This project funded by the Science, Technology & Society program supports a symposium that investigates communication among stakeholders, scientists, and publics into policy decisions in post-Katrina New Orleans. The symposium takes place in mid-November 2010, which coincides closely with the fifth anniversary of Hurricane Katrina. The two objectives for the symposium are: 1) To examine and improve the interaction among scientists, engineers, other academic scholars, policy makers, and the public in the New Orleans region, to improve mechanisms for public input into research and policy decisions, and to scrutinize the role scientists and scholars play in community affairs; 2) To bring together scholars from diverse fields who do not normally interact, to stimulate innovative, interdisciplinary research addressing ecological and social dynamics in the New Orleans region, research that can satisfy the needs of citizens and policy makers and improve regional resilience.
Intellectual merits: The symposium represents an effort to scrutinize the societal, civic role of scientists, engineers, and other academic scholars. This is an intellectual exercise that informs the way scientific research is carried out, and the way scientists and scholars go about their work. A key aim of the symposium is to bring together groups of researchers and stakeholders, academic and non-academic, who rarely, if ever, have the opportunity to interact and collaborate. The resulting discussions, coalitions, collaborative teams, and interdisciplinary research programs catalyze innovative, collaborative academic research.

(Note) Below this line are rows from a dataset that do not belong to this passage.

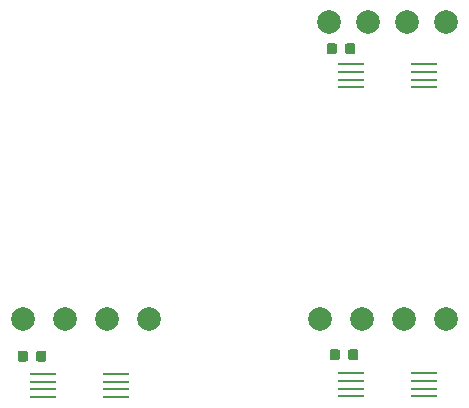
<source format=gbr>
%TF.GenerationSoftware,KiCad,Pcbnew,(5.1.10)-1*%
%TF.CreationDate,2023-09-11T17:59:32-05:00*%
%TF.ProjectId,perovskite_contact_board,7065726f-7673-46b6-9974-655f636f6e74,V3*%
%TF.SameCoordinates,Original*%
%TF.FileFunction,Soldermask,Bot*%
%TF.FilePolarity,Negative*%
%FSLAX46Y46*%
G04 Gerber Fmt 4.6, Leading zero omitted, Abs format (unit mm)*
G04 Created by KiCad (PCBNEW (5.1.10)-1) date 2023-09-11 17:59:32*
%MOMM*%
%LPD*%
G01*
G04 APERTURE LIST*
%ADD10C,2.000000*%
%ADD11R,2.200000X0.220000*%
G04 APERTURE END LIST*
%TO.C,C5*%
G36*
G01*
X159583000Y-108200000D02*
X159583000Y-107700000D01*
G75*
G02*
X159808000Y-107475000I225000J0D01*
G01*
X160258000Y-107475000D01*
G75*
G02*
X160483000Y-107700000I0J-225000D01*
G01*
X160483000Y-108200000D01*
G75*
G02*
X160258000Y-108425000I-225000J0D01*
G01*
X159808000Y-108425000D01*
G75*
G02*
X159583000Y-108200000I0J225000D01*
G01*
G37*
G36*
G01*
X158033000Y-108200000D02*
X158033000Y-107700000D01*
G75*
G02*
X158258000Y-107475000I225000J0D01*
G01*
X158708000Y-107475000D01*
G75*
G02*
X158933000Y-107700000I0J-225000D01*
G01*
X158933000Y-108200000D01*
G75*
G02*
X158708000Y-108425000I-225000J0D01*
G01*
X158258000Y-108425000D01*
G75*
G02*
X158033000Y-108200000I0J225000D01*
G01*
G37*
%TD*%
%TO.C,C4*%
G36*
G01*
X133167000Y-108327000D02*
X133167000Y-107827000D01*
G75*
G02*
X133392000Y-107602000I225000J0D01*
G01*
X133842000Y-107602000D01*
G75*
G02*
X134067000Y-107827000I0J-225000D01*
G01*
X134067000Y-108327000D01*
G75*
G02*
X133842000Y-108552000I-225000J0D01*
G01*
X133392000Y-108552000D01*
G75*
G02*
X133167000Y-108327000I0J225000D01*
G01*
G37*
G36*
G01*
X131617000Y-108327000D02*
X131617000Y-107827000D01*
G75*
G02*
X131842000Y-107602000I225000J0D01*
G01*
X132292000Y-107602000D01*
G75*
G02*
X132517000Y-107827000I0J-225000D01*
G01*
X132517000Y-108327000D01*
G75*
G02*
X132292000Y-108552000I-225000J0D01*
G01*
X131842000Y-108552000D01*
G75*
G02*
X131617000Y-108327000I0J225000D01*
G01*
G37*
%TD*%
%TO.C,C3*%
G36*
G01*
X159329000Y-82292000D02*
X159329000Y-81792000D01*
G75*
G02*
X159554000Y-81567000I225000J0D01*
G01*
X160004000Y-81567000D01*
G75*
G02*
X160229000Y-81792000I0J-225000D01*
G01*
X160229000Y-82292000D01*
G75*
G02*
X160004000Y-82517000I-225000J0D01*
G01*
X159554000Y-82517000D01*
G75*
G02*
X159329000Y-82292000I0J225000D01*
G01*
G37*
G36*
G01*
X157779000Y-82292000D02*
X157779000Y-81792000D01*
G75*
G02*
X158004000Y-81567000I225000J0D01*
G01*
X158454000Y-81567000D01*
G75*
G02*
X158679000Y-81792000I0J-225000D01*
G01*
X158679000Y-82292000D01*
G75*
G02*
X158454000Y-82517000I-225000J0D01*
G01*
X158004000Y-82517000D01*
G75*
G02*
X157779000Y-82292000I0J225000D01*
G01*
G37*
%TD*%
D10*
%TO.C,JP103.8*%
X142748000Y-104902000D03*
%TD*%
%TO.C,JP103.11*%
X164338000Y-104902000D03*
%TD*%
%TO.C,JP103.7*%
X139192000Y-104902000D03*
%TD*%
%TO.C,JP103.10*%
X157226000Y-104902000D03*
%TD*%
%TO.C,JP103.6*%
X132080000Y-104902000D03*
%TD*%
%TO.C,JP103.12*%
X167894000Y-104902000D03*
%TD*%
%TO.C,JP103.5*%
X135636000Y-104902000D03*
%TD*%
%TO.C,JP103.9*%
X160782000Y-104902000D03*
%TD*%
%TO.C,JP103.4*%
X167894000Y-79756000D03*
%TD*%
%TO.C,JP103.3*%
X164592000Y-79756000D03*
%TD*%
%TO.C,JP103.2*%
X157988000Y-79756000D03*
%TD*%
%TO.C,JP103.1*%
X161290000Y-79756000D03*
%TD*%
D11*
%TO.C,U6*%
X159841000Y-109515000D03*
X166041000Y-109515000D03*
X159841000Y-110165000D03*
X166041000Y-110165000D03*
X159841000Y-110815000D03*
X166041000Y-110815000D03*
X159841000Y-111465000D03*
X166041000Y-111465000D03*
%TD*%
%TO.C,U5*%
X133742500Y-109578500D03*
X139942500Y-109578500D03*
X133742500Y-110228500D03*
X139942500Y-110228500D03*
X133742500Y-110878500D03*
X139942500Y-110878500D03*
X133742500Y-111528500D03*
X139942500Y-111528500D03*
%TD*%
%TO.C,U4*%
X159841000Y-83353000D03*
X166041000Y-83353000D03*
X159841000Y-84003000D03*
X166041000Y-84003000D03*
X159841000Y-84653000D03*
X166041000Y-84653000D03*
X159841000Y-85303000D03*
X166041000Y-85303000D03*
%TD*%
M02*

</source>
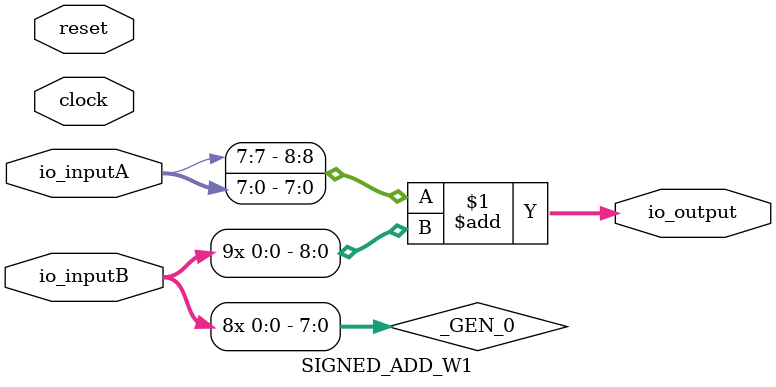
<source format=v>
module SIGNED_ADD_W1(
  input        clock,
  input        reset,
  input  [7:0] io_inputA,
  input        io_inputB,
  output [8:0] io_output
);
  wire [7:0] _GEN_0 = {8{io_inputB}}; // @[SIGNED_ADD_W1.scala 12:26]
  assign io_output = $signed(io_inputA) + $signed(_GEN_0); // @[SIGNED_ADD_W1.scala 12:26]
endmodule

</source>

Broader impacts: A major goal of the symposium is to involve public citizens and members of underrepresented groups, to examine and enhance the venues for public input into science policy in the New Orleans region (and beyond) and to improve social and individual well-being in an area facing grave challenges in terms of environmental and social vulnerability. The nature of the hosting institution, Dillard University, a Historically Black College with longstanding close ties to the African American community in New Orleans, enhances the participation in the symposium of scholars from underrepresented groups, as well as community members and leaders who are often disenfranchised from the workings of academics and public policy. The inclusion of local citizens and students from underrepresented groups bring about a new paradigm in inclusive research and policy-making, a crucial goal when socioeconomically challenged communities worldwide are often the ones most impacted by global change. The discussion and interaction planned for this symposium thus has the potential to change the way academic inquiry and public policy-making are carried out.